3

My problem is this: I want to find all n length combinations of m possible digits such that the average of the digits is greater than a threshold value X.

For example, say length n=3 and digits are {1, 2} and threshold is 1.5. Total allowable combinations are 2*2*2 == 2**3 = 8 viz

222 - avg 2.000000 > 1.500000 -> include in acceptable set
221 - avg 1.666667 > 1.500000 -> include in acceptable set
212 - avg 1.666667 > 1.500000 -> include in acceptable set
211 - avg 1.333333 < 1.500000 -> adding 1 and below to the exclude list
122 - avg 1.666667 > 1.500000 -> include in acceptable set
121 - avg 1.333333 < 1.500000 -> skipping this vote combo
112 - avg 1.333333 < 1.500000 -> skipping this vote combo
111 - avg 1.000000 < 1.500000 -> skipping this vote combo

final list of valid  votecombos
[[2, 2, 2], [2, 2, 1], [2, 1, 2], [1,2,2]]

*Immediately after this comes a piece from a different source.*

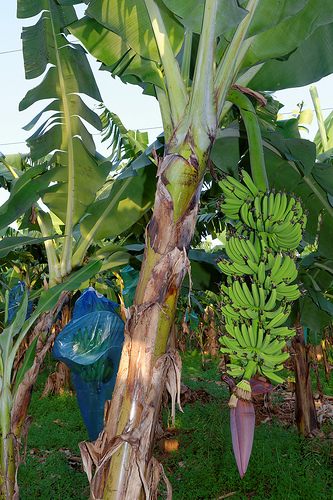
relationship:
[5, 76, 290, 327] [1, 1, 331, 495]
tops of trees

The way, I think, to solve this problem is to imagine a tree of all possible combinations and then dynamically prune the tree for impossible solutions. For example imagine n=3 level tree like this

                            root
                         /        \
                        1          2
                    /      \    /     \
                   1       2    1     2
                 /  \    /  \  /  \  /  \
                1   2   1   2  1  2  1   2

Each path to a leaf is a possible combination. As you can imagine for levels n=3 and m=5, the number of nodes is N == m**n == 5**3 == 125' nodes. Its easy to see that the tree gets really really large even form=5andn=20` approx. 96 trillion nodes. So the tree cannot be stored in memory. But it also doesnt have to be since it is very structured.

The way to get all possible valid combinations is by DFS traversing the tree in a kind of pre-order way but also keep on pruning the tree at the same time as you traverse. For example, in the above example, the first three combinations {222, 221, 212} are valid however 211 is not valid. It also means that any other combination containing two 1's from that point on is not going to be valid. So we can pretty much prune the whole left part of the tree with root 1 except 122 ! This would have helped us avoid checking the 3 combinations.

To do this I wrote a simple python script

import string
import itertools
import numpy as np
import re

chars = '21'
grad_thr = 1.5
seats = 3

excllist = []
validlist = []

for word in itertools.product(chars, repeat = seats):
    # form the string of digits
    votestr = ''.join(word)
    print (votestr)

    # convert string into list of chars
    liststr = list(votestr)
    #print liststr

    # map list of chars to list of ints
    listint = map(int, liststr)

    if len(list(set(listint) & set(excllist))) == 0:
        # if there are no excluded votes in this votecombo then proceed

        # compute a function over the digits; func can be average/bayesian score/something else.
        y_mean = np.mean(listint)
        print 'avg %f' %y_mean
        #y_bayes = bayesian score

        if y_mean >= grad_thr:
            # if function result is greater than grad threshold then save result to a list of valid votes
            validlist.append(listint)
            print 'geq than %f -> include in acceptable set' %grad_thr

        elif y_mean < grad_thr:
            # if function result is not greater than grad threshold then add logic to stop searching the tree further
            # prune unnecessary part of the tree

            if listint[-1] not in excllist:
                excllist = [int(d) for d in range(listint[-1] + 1)]
                print 'adding %d and below to the exclude list' %listint[-1]
            else:
                print '%d already present in exclude list' %listint[-1]

    else:
        print 'skipping this vote combo'

print '\nfinal valid list of votecombos'
print validvotelist
print 'exclude list'
print excllist
print '\n'

In this way I go through every possible combo and skip to aviod computing the average. However I still end up checking each possible combo after I have entered the for-loop.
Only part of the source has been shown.